I realised late, looking at the program after I got home, that I somehow missed entirely seeing the Hudson Valley Seed Library, Eastern Plant Specialties Rare Plants, and Native Exotics booths — yet kept stumbling over the Massachusetts State Treasurer’s Unclaimed Property Division booth and the people who sold cages to trap biting flies.

Aside from the sub-optimal proportion of garden displays to vendors, I also noticed, when I got home and my spouse asked what I learned from the show, what design ideas I gathered there, what plants struck my fancy this year, that my answer to all of those questions was, nothing and none. I couldn’t remember one stand-out feature or plant, one “aha” moment, or a sense of felt inspiration. That’s unusual for me.

yellow-red orchids

On the other hand, it was so pleasurable to feast my eyes and other senses on many of the displays, to simply take in the fragrance and beauty of spring. We are still in the midst of winter here in northern New England (even more so than in Boston, where much of the snow had melted when I was there last week), with two or three feet of snow still on the ground here, and of course no sign of the merest bulb or hellebore peeking above ground. (Perhaps they are peeking, but all they are seeing is a muffled white white world.) It was heavenly to see the many colours of green again, and to smell the hyacinths, the soil, the humidity (which seems to have a scent).

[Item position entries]

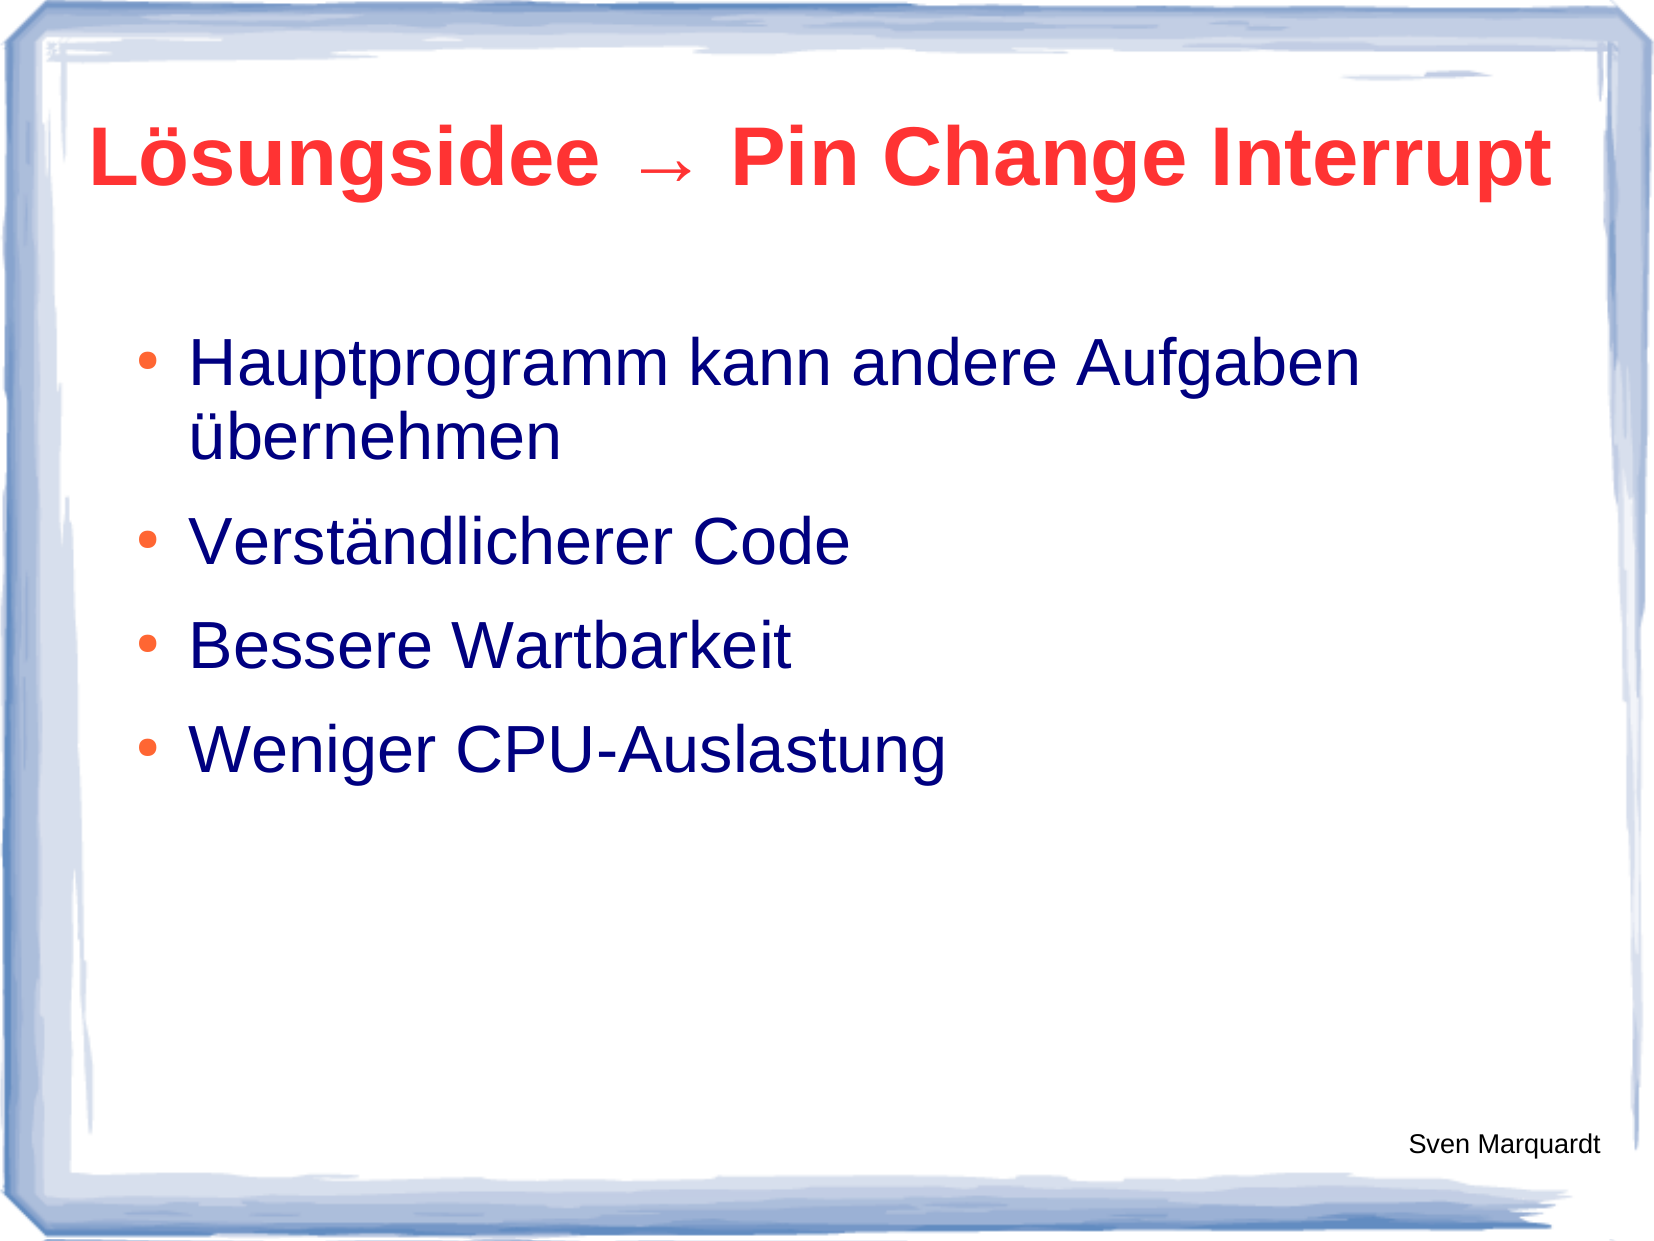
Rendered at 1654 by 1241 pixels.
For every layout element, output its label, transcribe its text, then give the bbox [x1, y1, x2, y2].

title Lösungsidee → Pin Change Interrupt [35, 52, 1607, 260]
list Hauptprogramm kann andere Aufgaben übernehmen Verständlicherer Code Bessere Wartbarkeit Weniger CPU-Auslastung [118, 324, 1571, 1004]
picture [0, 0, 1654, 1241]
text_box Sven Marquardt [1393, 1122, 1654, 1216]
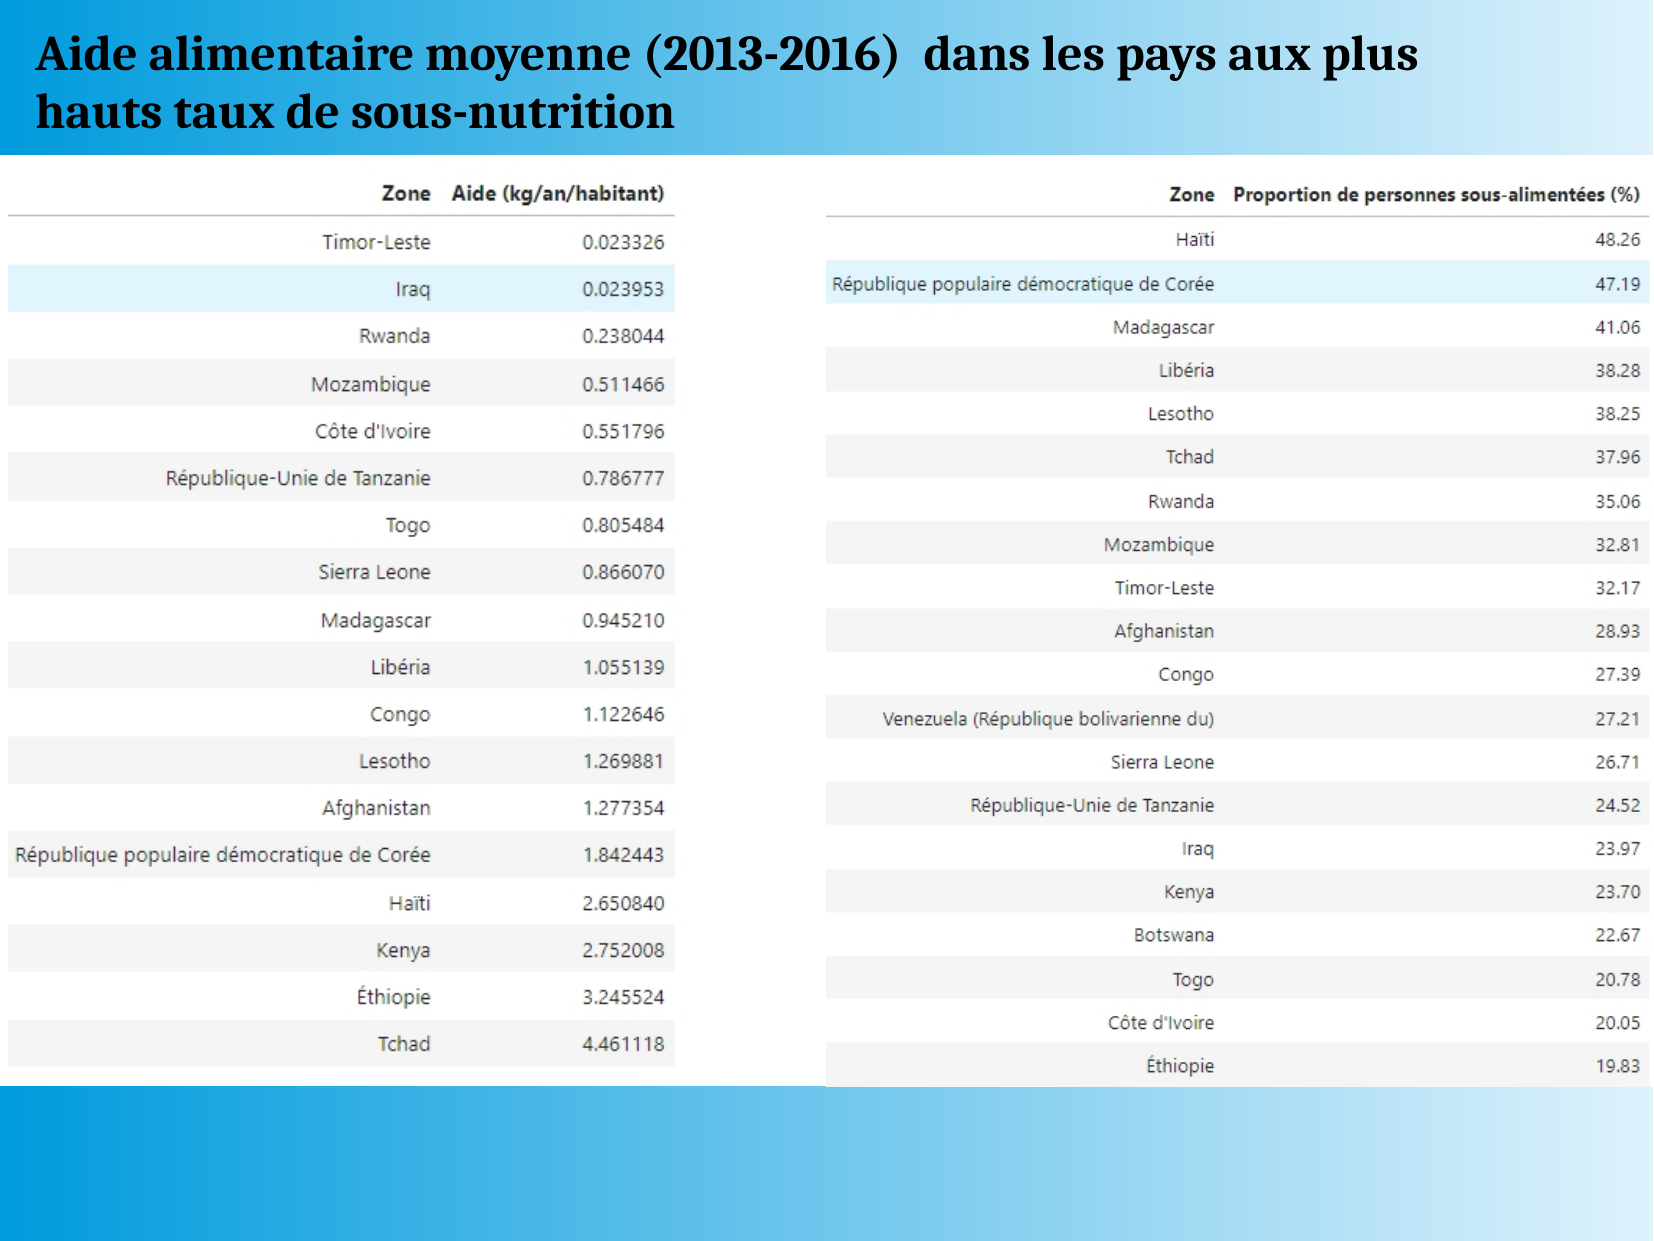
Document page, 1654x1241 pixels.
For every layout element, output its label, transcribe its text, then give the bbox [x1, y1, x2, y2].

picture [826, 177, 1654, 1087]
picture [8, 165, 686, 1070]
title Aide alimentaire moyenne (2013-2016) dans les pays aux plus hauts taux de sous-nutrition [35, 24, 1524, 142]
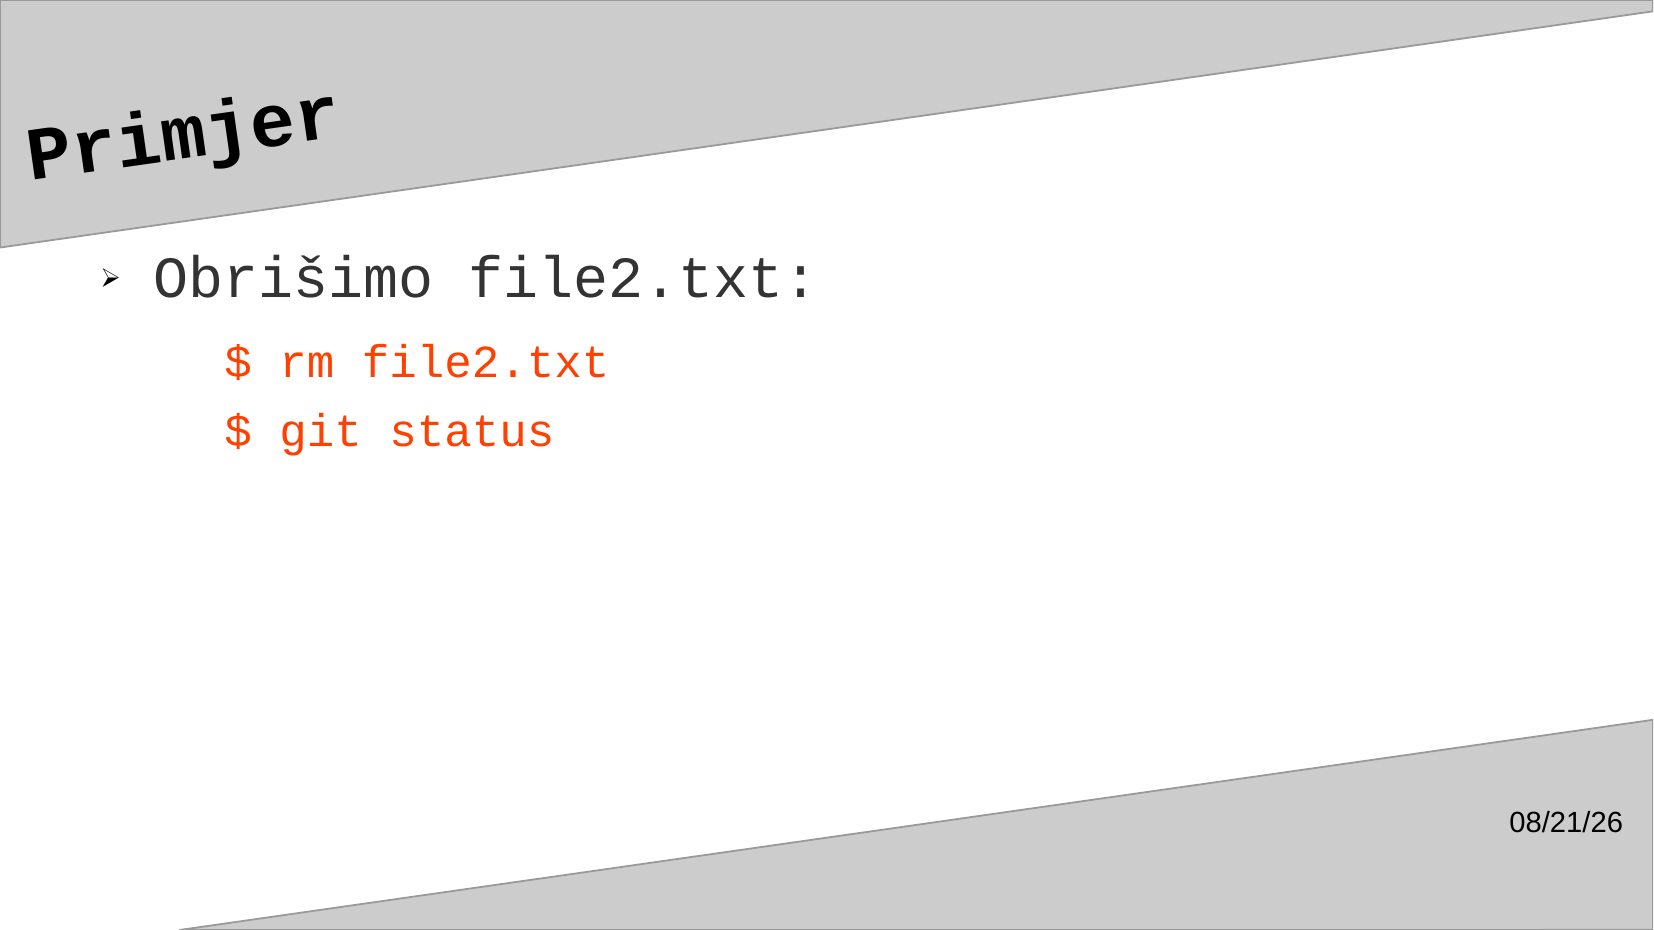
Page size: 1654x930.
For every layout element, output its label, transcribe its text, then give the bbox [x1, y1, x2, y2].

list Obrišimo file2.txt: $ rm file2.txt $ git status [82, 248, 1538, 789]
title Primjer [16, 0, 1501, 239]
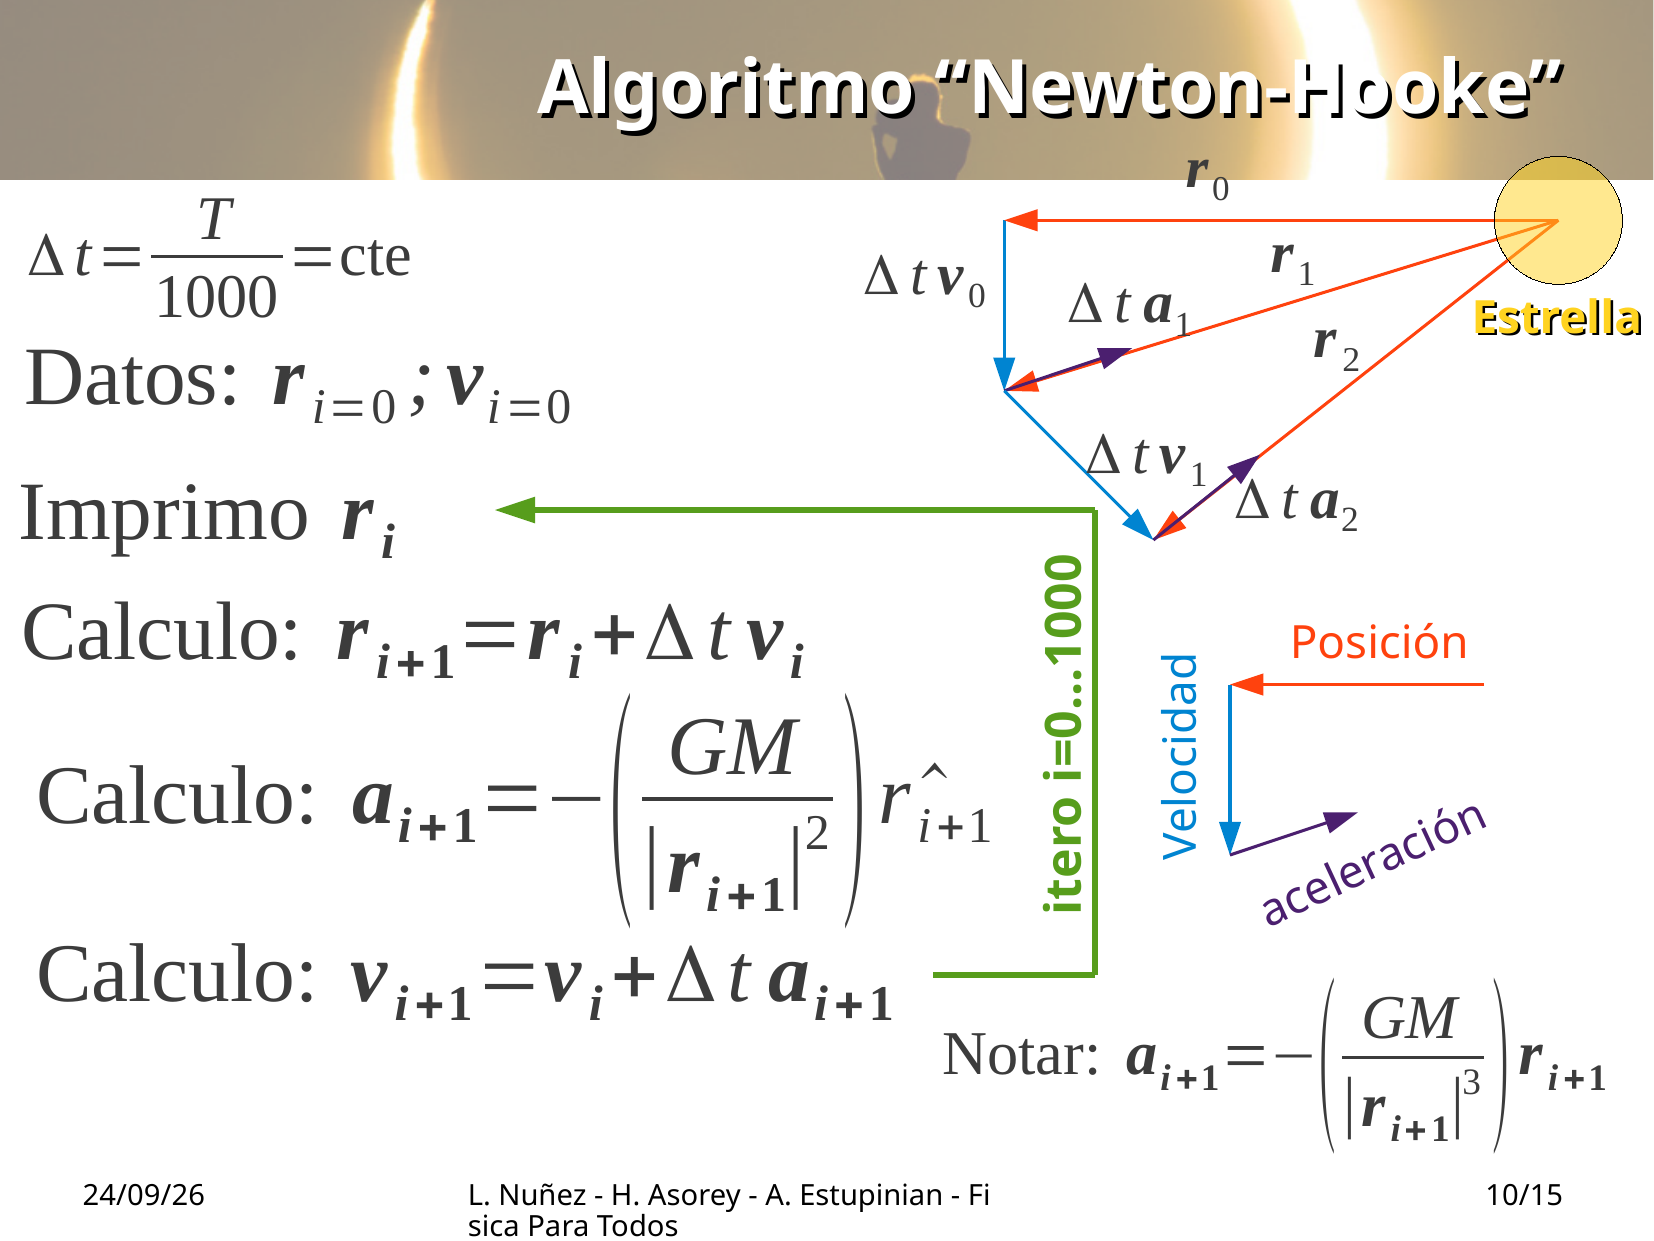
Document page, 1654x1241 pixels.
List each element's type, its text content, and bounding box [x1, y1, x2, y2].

> **Prompt 1**
According to the flower show passage, how much snow is still on the ground in northern New England?
> **Prompt 2**
Lay out every line of the item position rows as a numbered list, omitting blank lines and leaving the pictures out of your answer.

> **Written response 1**
Two or three feet.

> **Written response 2**
1. Rendered at 1654 by 1241 pixels.
2. For every layout element, output its label, transcribe its text, then give the bbox [x1, y1, x2, y2].
3. title Lösungsidee → Pin Change Interrupt [35, 52, 1607, 260]
4. list Hauptprogramm kann andere Aufgaben übernehmen Verständlicherer Code Bessere Wartbarkeit Weniger CPU-Auslastung [118, 324, 1571, 1004]
5. picture [0, 0, 1654, 1241]
6. text_box Sven Marquardt [1393, 1122, 1654, 1216]
7. Document page, 1654x1241 pixels.
8. For every layout element, output its label, transcribe its text, then give the bbox [x1, y1, x2, y2].
9. picture [826, 177, 1654, 1087]
10. picture [8, 165, 686, 1070]
11. title Aide alimentaire moyenne (2013-2016) dans les pays aux plus hauts taux de sous-nutrition [35, 24, 1524, 142]
12. Page size: 1654x930.
13. For every layout element, output its label, transcribe its text, then give the bbox [x1, y1, x2, y2].
14. list Obrišimo file2.txt: $ rm file2.txt $ git status [82, 248, 1538, 789]
15. title Primjer [16, 0, 1501, 239]
16. Document page, 1654x1241 pixels.
17. List each element's type, its text content, and bounding box [x1, y1, x2, y2].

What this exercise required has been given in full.